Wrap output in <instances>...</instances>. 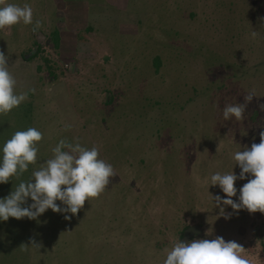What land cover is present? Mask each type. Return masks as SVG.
Segmentation results:
<instances>
[{"label":"rangeland","instance_id":"obj_1","mask_svg":"<svg viewBox=\"0 0 264 264\" xmlns=\"http://www.w3.org/2000/svg\"><path fill=\"white\" fill-rule=\"evenodd\" d=\"M4 3L31 5L33 20L42 21V27L33 32L32 25L21 22L0 30V51L9 57L17 91L29 93L19 107L30 108V117L19 108L1 115L5 124L0 126V143L14 130L34 126L44 135L38 162L32 167H39L52 156L58 141L68 138L89 148L98 146L116 175L71 219L49 209L31 220L26 240L17 236L18 241H3V246L13 248L0 247V264H163L167 250L177 240L183 241V231L195 225L201 226L202 234L184 242L222 236L243 245L242 255L251 264H264V213L215 207L213 197L225 194L219 186L205 183L217 171L239 174L232 154L259 143L264 130V111L259 108L264 103V74L255 75L264 73L260 65L264 33L257 32V26L264 25V0ZM89 21L92 31L87 30ZM226 24L228 32L221 31L219 27ZM55 31L62 39L60 48L53 42ZM253 31L258 34L255 38ZM222 33L240 37L225 50L230 55L222 61L227 71L237 75L219 89L225 74L220 73L217 60L202 57L200 48ZM36 44L41 52L28 59ZM164 44L175 49L166 45L171 51L162 50ZM161 51L165 65L156 77L154 66L146 61ZM120 56L123 62L114 60ZM45 58L51 61L46 63ZM135 66L143 68L135 70ZM211 66L213 71L218 69L214 75ZM206 85L212 86L211 93L204 92ZM33 88L35 92L30 91ZM112 92L117 94L114 104L99 105ZM153 92L156 97L160 93L164 103L183 105L190 99L203 104L201 113L193 115L198 106L193 102L173 117L136 114L141 95ZM249 92L255 97L243 119L224 120L225 104L243 103ZM160 120L166 126L170 121L175 124L161 138L157 136ZM245 183L238 180L237 189ZM13 184L0 185V197L7 196ZM238 195L232 199L238 200ZM220 207L230 219L220 215ZM15 231L12 226L9 233ZM33 238L40 249L30 248L26 254L31 256L21 262L8 261L7 255L24 251L21 246H31Z\"/></svg>","mask_w":264,"mask_h":264},{"label":"clouds","instance_id":"obj_2","mask_svg":"<svg viewBox=\"0 0 264 264\" xmlns=\"http://www.w3.org/2000/svg\"><path fill=\"white\" fill-rule=\"evenodd\" d=\"M21 22L32 25L33 32L42 27V21L33 20L31 5L21 6L0 0V30ZM251 35L255 38L257 32L253 31ZM30 91L35 92V89ZM28 94L27 91H17V80L10 71L9 57L0 51V115L18 108L27 100ZM254 97L255 93L249 92L243 103H226L223 119H243ZM259 108L264 111V103H259ZM43 135L40 129L30 126L13 132L0 144V185L14 181L10 193L0 197V222L9 218L37 220L49 209L71 219L86 201L91 202L92 198L103 193L110 178L116 175L113 165L101 158L98 146L89 148L79 140L68 138L60 139L52 149V156L43 160L39 167H31L38 162L39 142ZM259 135V143L253 142L250 147L245 145L232 154L235 166L241 169L239 174L234 170L217 171L205 179L209 187L219 186L225 194L212 195L215 207L224 205L237 212L246 209L250 213H264V130ZM238 180H247V183L237 189ZM237 195L238 200L232 199ZM220 215L230 219L224 207H220ZM21 248L24 251L40 249L41 244L33 238L31 246L25 244ZM244 249L235 240L226 241L222 236L189 242L177 240L167 250L163 264H251L242 255Z\"/></svg>","mask_w":264,"mask_h":264},{"label":"trees","instance_id":"obj_3","mask_svg":"<svg viewBox=\"0 0 264 264\" xmlns=\"http://www.w3.org/2000/svg\"><path fill=\"white\" fill-rule=\"evenodd\" d=\"M90 15V14H89ZM92 15V14H91ZM101 17H105V16H101ZM100 15H98V18H101ZM90 24L89 26L87 27V30L88 31H92V27H91V21H89ZM264 25L258 27L257 26V32L259 34H262L264 33ZM110 25L108 27V30L110 29ZM219 29L221 31H227L226 29H228V25L226 24V27L225 28H222V27H219ZM219 29H215L214 31L216 30H219ZM228 32V31H227ZM53 42L56 43L55 47L57 48H60V45H59V42L62 41L61 39V36H60V33L58 31H55L53 34ZM258 35V34H257ZM215 38V42H213L212 40L209 41V45H203L201 48H200V51L202 55V57H206L207 60H217L216 62L218 63V69L220 70L222 68V71L220 72L221 74H225V79H224V82L222 83L221 86H218V88L222 89L225 87V84H228L230 83L229 80L231 78H235V76L237 75V72L235 71V73L233 71H227L229 69L225 68V65L224 63L222 62L224 60L223 57H227L229 56L230 54L228 52H226L225 50L228 49V47H232L233 45H235V42L238 40L236 38L240 37L238 34H232L231 33V36H229L228 34H225V33H222L218 36H213ZM61 44V43H60ZM165 45V46H164ZM163 45V49L164 50L168 45L169 47L171 46L172 48L175 49V47L171 44H164ZM168 49V51H171L168 47L166 48ZM41 52V46L39 44H36L35 45V48L32 49V55H30L29 57H27L28 59H32L34 57H36L39 53ZM116 56V55H115ZM164 51H161V52H156V55L150 60L146 61L147 64L150 66H154L152 68H154V73L156 74V77H157V74L160 73L161 71V68L163 66V64L165 65L164 63ZM122 56L120 57H114V60L115 61H122L121 58ZM51 60L50 59H46L45 58V62H50ZM123 62V61H122ZM216 64V63H215ZM124 65L125 62H124ZM167 65V64H166ZM260 65H264V62L261 63ZM213 67V66H211ZM137 68H143V67H139V66H135V70H137ZM215 68V66L210 69L211 71H213ZM217 69V70H218ZM227 69V70H226ZM216 71H213L211 74H216ZM120 71V70H119ZM257 72V71H256ZM236 74V75H234ZM264 73L262 72H259V73H255V75H263ZM234 75V76H233ZM211 76V75H210ZM217 78V77H215ZM130 86L127 87V89H129ZM132 87V86H131ZM212 88V86L210 85H206L205 88H204V92H210V89ZM216 88V87H215ZM108 90V89H107ZM195 92H198V88L195 87L194 88ZM212 90V89H211ZM214 90V89H213ZM106 91V90H105ZM109 92V91H108ZM155 92H157L155 90ZM155 94V95H154ZM160 94V93H159ZM158 94V97H156V93H152L150 95H147V96H144V95H141L142 96V99L140 98V103L142 104L140 107H138L137 111H136V114H139L142 115L143 117H173L175 113H181L186 106L188 105H191L193 102L194 104H197V109L195 111V113L193 115H195V117L199 116V114L201 113V109H202V105L198 104L196 101H193V100H190V99H187L183 105H177L178 102H175L176 104H172V102L170 103H164V101H162V97ZM121 95V94H119ZM178 96V95H177ZM117 97V94L115 92H112L110 93L108 96L105 97V100L104 102L100 103L99 105L103 106V107H106L108 108L109 106H112L114 104V98ZM202 97V96H201ZM200 97V98H201ZM208 97V96H207ZM75 107V106H74ZM19 109H21L22 111L25 112V115H28V112L30 111V108H26V109H23L21 107H18ZM153 110H156L155 113H153L154 111ZM146 112V113H145ZM150 112V113H149ZM142 113H145V115H143ZM30 117V115H28ZM157 121V120H156ZM155 121V122H156ZM187 123H190L188 120H186ZM4 120H2V117L0 115V126H4ZM157 124L159 125V129H157V131H159V134H157V136L159 138H161V136L163 137L162 133H165L166 131H172L174 129V121H170L169 124L166 126L164 123L161 122V120L159 122H157ZM184 124H185V120H184ZM10 126H12L13 128V125H12V122H10ZM15 132V130H14ZM155 133H153L154 135ZM2 144V143H0ZM32 167V166H31ZM14 181H9V183L7 184H13ZM30 225H31V220L28 219V218H23V219H20V220H17L16 218H9L8 221H4V222H0V247L5 251L7 249H12L13 247L8 245V246H3V241H9V240H15V241H18L20 240V237L22 236L23 239H25V237L27 236V234L29 233V228H30ZM15 227V234H10V230H11V227ZM28 232V233H27ZM184 233V231H183ZM19 237V239L17 240L16 237ZM26 240V239H25ZM14 245V244H13ZM3 246V247H2ZM2 250H0L1 252ZM23 255V256H22ZM8 256V261L11 262V261H20L21 262V258H25V257H29L31 256L30 253H27L26 254V251H22L20 249H17L16 253L14 254H10V255H7ZM2 264H6V263H3L1 262ZM43 263H45V260L43 261Z\"/></svg>","mask_w":264,"mask_h":264},{"label":"water","instance_id":"obj_4","mask_svg":"<svg viewBox=\"0 0 264 264\" xmlns=\"http://www.w3.org/2000/svg\"><path fill=\"white\" fill-rule=\"evenodd\" d=\"M195 234H202V228L199 225L191 226L184 232V238L183 241L188 240L192 238Z\"/></svg>","mask_w":264,"mask_h":264}]
</instances>
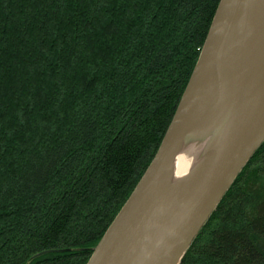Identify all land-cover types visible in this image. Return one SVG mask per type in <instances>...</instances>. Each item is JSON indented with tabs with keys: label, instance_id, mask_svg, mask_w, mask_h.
Here are the masks:
<instances>
[{
	"label": "trees",
	"instance_id": "trees-1",
	"mask_svg": "<svg viewBox=\"0 0 264 264\" xmlns=\"http://www.w3.org/2000/svg\"><path fill=\"white\" fill-rule=\"evenodd\" d=\"M219 0H0V264H86L150 164ZM181 264H264V143Z\"/></svg>",
	"mask_w": 264,
	"mask_h": 264
},
{
	"label": "water",
	"instance_id": "water-1",
	"mask_svg": "<svg viewBox=\"0 0 264 264\" xmlns=\"http://www.w3.org/2000/svg\"><path fill=\"white\" fill-rule=\"evenodd\" d=\"M150 164L86 264H181L264 143V0H219ZM184 148L195 154L178 174Z\"/></svg>",
	"mask_w": 264,
	"mask_h": 264
},
{
	"label": "bare ground",
	"instance_id": "bare-ground-1",
	"mask_svg": "<svg viewBox=\"0 0 264 264\" xmlns=\"http://www.w3.org/2000/svg\"><path fill=\"white\" fill-rule=\"evenodd\" d=\"M195 154L190 152L189 148H184L178 157L177 171L178 174H184L188 172L189 167L195 163Z\"/></svg>",
	"mask_w": 264,
	"mask_h": 264
}]
</instances>
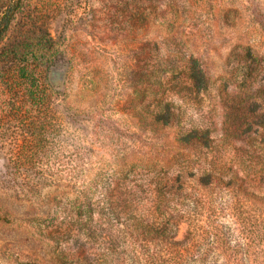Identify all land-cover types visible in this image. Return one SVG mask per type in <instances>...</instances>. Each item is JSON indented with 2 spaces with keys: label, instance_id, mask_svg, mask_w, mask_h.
Instances as JSON below:
<instances>
[{
  "label": "rangeland",
  "instance_id": "1",
  "mask_svg": "<svg viewBox=\"0 0 264 264\" xmlns=\"http://www.w3.org/2000/svg\"><path fill=\"white\" fill-rule=\"evenodd\" d=\"M22 3L0 49L57 55L46 119L0 80V264H264V0Z\"/></svg>",
  "mask_w": 264,
  "mask_h": 264
},
{
  "label": "trees",
  "instance_id": "2",
  "mask_svg": "<svg viewBox=\"0 0 264 264\" xmlns=\"http://www.w3.org/2000/svg\"><path fill=\"white\" fill-rule=\"evenodd\" d=\"M23 0H0V41H2L9 31L12 22L14 21L17 11L21 8ZM54 42L50 35L45 34L35 39L24 38V43H20L14 49H0V70L4 64L10 63L11 69L6 70V75L0 74V80L5 86L6 83H15L12 86L16 88L23 85L17 91L20 97L24 96V107L27 111L38 112L37 118L46 119L49 115L47 102L51 94V87L46 77V70L50 67V63L56 59L57 51L54 50ZM12 59V60H10ZM13 88V87H12ZM15 92V91H14ZM16 97V94H15ZM5 106L8 104L4 100ZM14 105V104H13ZM11 107V105L9 104ZM173 115L169 113V116ZM45 116V117H43ZM163 120L158 118V121ZM28 123L26 126L29 132L30 147L37 143L38 128L43 124ZM45 128V125H44ZM197 135H184L182 141L189 143ZM27 145L24 144V147ZM28 147V146H27ZM26 149V148H25ZM27 151V150H26ZM24 151V154H26ZM26 156V155H24ZM23 160V159H22ZM24 161V160H23ZM91 203L89 207L91 208ZM156 264H163L162 261H156ZM173 264H175L173 262Z\"/></svg>",
  "mask_w": 264,
  "mask_h": 264
}]
</instances>
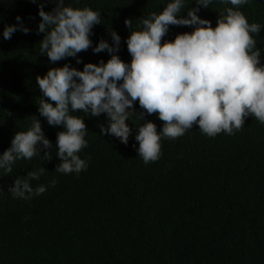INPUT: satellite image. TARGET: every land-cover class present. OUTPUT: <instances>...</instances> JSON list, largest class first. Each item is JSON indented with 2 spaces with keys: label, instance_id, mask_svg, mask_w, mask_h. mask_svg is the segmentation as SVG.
Returning <instances> with one entry per match:
<instances>
[{
  "label": "trees",
  "instance_id": "1",
  "mask_svg": "<svg viewBox=\"0 0 264 264\" xmlns=\"http://www.w3.org/2000/svg\"><path fill=\"white\" fill-rule=\"evenodd\" d=\"M41 2L45 11L56 6ZM168 2L66 0L101 11V23L90 37L93 46L101 39L112 43L115 31L121 37L116 54L126 63L132 57L124 21L132 19L135 29L139 19L162 12ZM230 6L214 3L198 15L215 27L219 12ZM194 7L195 0L188 5ZM240 10L249 23L264 25V0H251ZM38 11L30 0H0V154L16 133L30 127L33 115L53 144L51 160L42 152L30 161H17L11 174L0 172V264H264V124L254 117L234 135L209 137L194 125L182 137L164 139L160 158L146 165L138 156L136 125L151 121L160 131L163 122L137 101L135 112H143L144 119H136V125L127 121L133 129L127 145L101 134L100 126L108 127L106 114L85 116L88 147L79 155L87 170L55 172L60 163L57 133L63 129L39 116L42 93L36 77L64 64L82 71L87 63H106L111 57L89 48L78 54L82 63L72 57L50 62L39 55L44 34H37ZM17 16L31 31H17L4 40L5 24L16 23ZM193 30L171 25L163 41ZM256 39L264 49V30ZM41 167L46 171L31 184L46 185L47 191L30 200L15 198L9 191L14 181Z\"/></svg>",
  "mask_w": 264,
  "mask_h": 264
},
{
  "label": "clouds",
  "instance_id": "2",
  "mask_svg": "<svg viewBox=\"0 0 264 264\" xmlns=\"http://www.w3.org/2000/svg\"><path fill=\"white\" fill-rule=\"evenodd\" d=\"M30 2L37 5L41 18L37 34H44L39 55H46L52 63L72 57L79 64L78 54L91 48L94 54L107 52L111 57L106 63H87L82 71L64 64L36 77L42 93L39 116L49 126L63 129L57 133L60 163L55 172L79 174L87 170L88 163L79 155L88 147L85 116L106 114L108 127L101 125V134L119 138L127 145L133 131L127 121L131 119L136 125V119H144L143 112H135L137 101L148 115L157 114L163 122L160 131L151 121L136 125L137 152L146 165L160 158L164 139L182 137L194 125L201 133L215 137L221 133L234 135L248 117L264 124V49L257 47L256 39L264 25L249 23L240 10L251 0H195L194 8H188L193 0H169L162 12L139 19L135 29L133 20L126 19L130 63L116 54L121 37L115 31L110 33L112 43L101 39L93 46L90 37L94 26L101 23V11L74 7L66 0H46L56 6L45 11L41 0ZM214 3L231 5L219 12L215 27L198 15L201 8ZM186 8L187 15L182 16ZM171 25L194 30L177 35L173 41H163ZM17 31L26 35L31 31L20 16L16 23L5 24L3 39L11 40ZM31 118L30 127L16 133L11 146L0 154V172L5 175L13 172L17 161H30L42 152L46 160L52 159V142L40 119L35 115ZM45 171L44 167L29 171L26 178L16 179L9 191L15 198L26 200L44 194L47 186L33 188L31 181H39ZM55 184L52 180L51 187Z\"/></svg>",
  "mask_w": 264,
  "mask_h": 264
}]
</instances>
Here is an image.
==========
◆ **Exercise requirements**: Report each line of the listing that contains the word "bare", treating uppercase and lowercase letters as different.

◆ **Task solution**:
	"label": "bare ground",
	"instance_id": "bare-ground-1",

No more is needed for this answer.